Dibandingkan dengan rem tromol, rem cakram memiliki permukaan kerja yang datar dengan perpindahan panas di kedua sisinya. Cakram yang berputar menjadi dingin dengan mudah, tidak mudah berubah bentuk, dan menawarkan performa pengereman yang lebih stabil. Seiring waktu, cakram rem mengembang karena suhu tinggi, sehingga meningkatkan kekuatan pengereman. Sebaliknya, rem tromol hanya memindahkan panas pada satu sisi, sehingga menghasilkan perbedaan suhu yang lebih besar antara permukaan dalam dan luar. Hal ini membuat tromol rem lebih rentan terhadap perubahan bentuk, dan setelah pengereman dalam waktu lama, tromol mengembang karena suhu tinggi sehingga mengurangi efisiensi pengereman.

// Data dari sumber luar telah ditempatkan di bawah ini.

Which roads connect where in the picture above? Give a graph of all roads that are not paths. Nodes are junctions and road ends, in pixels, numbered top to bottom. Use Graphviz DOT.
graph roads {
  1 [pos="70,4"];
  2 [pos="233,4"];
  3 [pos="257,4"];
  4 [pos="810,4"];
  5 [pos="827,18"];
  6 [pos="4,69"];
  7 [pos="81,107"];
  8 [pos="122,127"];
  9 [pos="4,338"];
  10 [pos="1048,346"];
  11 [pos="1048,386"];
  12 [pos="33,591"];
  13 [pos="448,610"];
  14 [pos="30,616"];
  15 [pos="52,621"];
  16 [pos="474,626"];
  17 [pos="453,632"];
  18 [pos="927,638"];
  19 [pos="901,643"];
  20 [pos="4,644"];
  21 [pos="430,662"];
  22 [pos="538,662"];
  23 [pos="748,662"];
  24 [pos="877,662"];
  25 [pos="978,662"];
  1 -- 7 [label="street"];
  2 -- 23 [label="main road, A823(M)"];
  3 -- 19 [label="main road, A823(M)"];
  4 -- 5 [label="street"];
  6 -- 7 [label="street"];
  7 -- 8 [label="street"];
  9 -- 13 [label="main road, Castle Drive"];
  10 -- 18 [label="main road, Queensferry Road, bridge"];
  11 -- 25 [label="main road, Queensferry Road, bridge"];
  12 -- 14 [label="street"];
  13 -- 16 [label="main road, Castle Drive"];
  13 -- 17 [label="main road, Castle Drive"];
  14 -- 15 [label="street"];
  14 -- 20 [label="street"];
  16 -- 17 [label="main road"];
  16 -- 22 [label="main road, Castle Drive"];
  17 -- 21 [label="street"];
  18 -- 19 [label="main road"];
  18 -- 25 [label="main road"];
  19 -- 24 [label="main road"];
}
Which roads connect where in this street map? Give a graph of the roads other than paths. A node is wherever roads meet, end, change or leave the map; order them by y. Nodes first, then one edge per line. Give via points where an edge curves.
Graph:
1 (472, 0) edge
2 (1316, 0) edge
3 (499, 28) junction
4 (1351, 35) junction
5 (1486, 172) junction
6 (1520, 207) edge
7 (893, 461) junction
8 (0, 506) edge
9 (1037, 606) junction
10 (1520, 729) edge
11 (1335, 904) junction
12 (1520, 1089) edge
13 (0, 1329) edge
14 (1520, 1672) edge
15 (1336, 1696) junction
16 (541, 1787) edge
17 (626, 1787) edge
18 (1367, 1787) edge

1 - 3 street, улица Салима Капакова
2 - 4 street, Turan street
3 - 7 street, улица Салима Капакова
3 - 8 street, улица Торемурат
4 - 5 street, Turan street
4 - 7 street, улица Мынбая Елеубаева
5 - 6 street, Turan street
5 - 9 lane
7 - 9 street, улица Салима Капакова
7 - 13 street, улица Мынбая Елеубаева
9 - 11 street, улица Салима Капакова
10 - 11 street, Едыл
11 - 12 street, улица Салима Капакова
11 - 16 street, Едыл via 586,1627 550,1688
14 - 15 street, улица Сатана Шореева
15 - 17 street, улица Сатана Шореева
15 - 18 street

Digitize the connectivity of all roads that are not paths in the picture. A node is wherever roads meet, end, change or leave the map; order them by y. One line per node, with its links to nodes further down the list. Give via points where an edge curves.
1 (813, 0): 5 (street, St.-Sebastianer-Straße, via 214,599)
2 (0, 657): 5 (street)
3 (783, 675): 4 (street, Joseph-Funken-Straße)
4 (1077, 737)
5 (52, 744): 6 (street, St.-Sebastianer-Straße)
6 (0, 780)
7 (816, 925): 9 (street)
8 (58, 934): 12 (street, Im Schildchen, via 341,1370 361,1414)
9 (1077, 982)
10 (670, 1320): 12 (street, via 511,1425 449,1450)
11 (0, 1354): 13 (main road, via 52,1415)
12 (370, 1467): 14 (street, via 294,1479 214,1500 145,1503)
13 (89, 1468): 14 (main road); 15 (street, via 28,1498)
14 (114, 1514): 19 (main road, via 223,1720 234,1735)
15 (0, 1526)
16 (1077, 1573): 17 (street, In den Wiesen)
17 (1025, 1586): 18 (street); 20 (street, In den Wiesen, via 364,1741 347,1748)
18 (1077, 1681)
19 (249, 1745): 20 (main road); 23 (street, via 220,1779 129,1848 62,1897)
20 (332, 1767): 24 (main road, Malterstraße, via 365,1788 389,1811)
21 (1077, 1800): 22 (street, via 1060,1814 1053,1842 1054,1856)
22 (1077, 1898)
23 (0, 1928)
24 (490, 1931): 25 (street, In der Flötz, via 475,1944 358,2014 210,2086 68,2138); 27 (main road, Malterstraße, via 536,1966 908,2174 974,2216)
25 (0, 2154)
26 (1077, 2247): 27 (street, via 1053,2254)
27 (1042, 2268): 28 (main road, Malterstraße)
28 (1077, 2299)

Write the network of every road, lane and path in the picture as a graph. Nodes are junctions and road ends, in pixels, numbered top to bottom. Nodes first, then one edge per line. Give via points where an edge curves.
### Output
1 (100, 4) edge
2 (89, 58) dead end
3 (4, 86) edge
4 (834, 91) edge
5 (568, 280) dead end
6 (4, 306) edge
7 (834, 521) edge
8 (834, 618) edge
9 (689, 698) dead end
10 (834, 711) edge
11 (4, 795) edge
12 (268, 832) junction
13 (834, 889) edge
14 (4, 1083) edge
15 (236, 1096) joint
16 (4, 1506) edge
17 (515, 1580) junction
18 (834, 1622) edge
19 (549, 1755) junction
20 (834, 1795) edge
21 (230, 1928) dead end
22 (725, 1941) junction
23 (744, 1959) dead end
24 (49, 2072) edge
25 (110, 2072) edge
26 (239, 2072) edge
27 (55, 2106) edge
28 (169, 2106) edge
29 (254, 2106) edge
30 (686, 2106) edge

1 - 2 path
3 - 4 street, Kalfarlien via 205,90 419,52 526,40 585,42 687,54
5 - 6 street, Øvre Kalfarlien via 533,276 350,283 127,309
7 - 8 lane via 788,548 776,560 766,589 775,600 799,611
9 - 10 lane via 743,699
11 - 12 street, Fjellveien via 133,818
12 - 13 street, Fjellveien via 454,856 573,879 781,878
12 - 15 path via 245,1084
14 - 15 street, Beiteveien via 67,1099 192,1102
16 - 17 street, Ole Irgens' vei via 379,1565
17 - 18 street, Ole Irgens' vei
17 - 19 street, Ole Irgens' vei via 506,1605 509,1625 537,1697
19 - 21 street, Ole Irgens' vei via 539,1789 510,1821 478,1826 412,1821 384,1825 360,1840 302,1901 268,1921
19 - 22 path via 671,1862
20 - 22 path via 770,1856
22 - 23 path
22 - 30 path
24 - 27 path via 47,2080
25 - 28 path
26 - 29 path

Selain itu, rem cakram memiliki struktur yang lebih sederhana, lebih mudah dirawat, dan memungkinkan penyesuaian jarak bebas rem secara otomatis.

 

Kerugian dari rem cakram adalah bantalan gesekan bekerja langsung pada cakram tanpa penguatan gesekan otomatis, sehingga efisiensi pengereman menjadi lebih rendah. Oleh karena itu, bila digunakan dalam sistem pengereman hidrolik, jika diperlukan tekanan pengereman yang lebih tinggi, perangkat bantuan tenaga harus dipasang. Jika juga digunakan sebagai rem parkir, perangkat transmisi rem parkir tambahan lebih kompleks dibandingkan rem tromol, sehingga membatasi penerapannya pada roda belakang.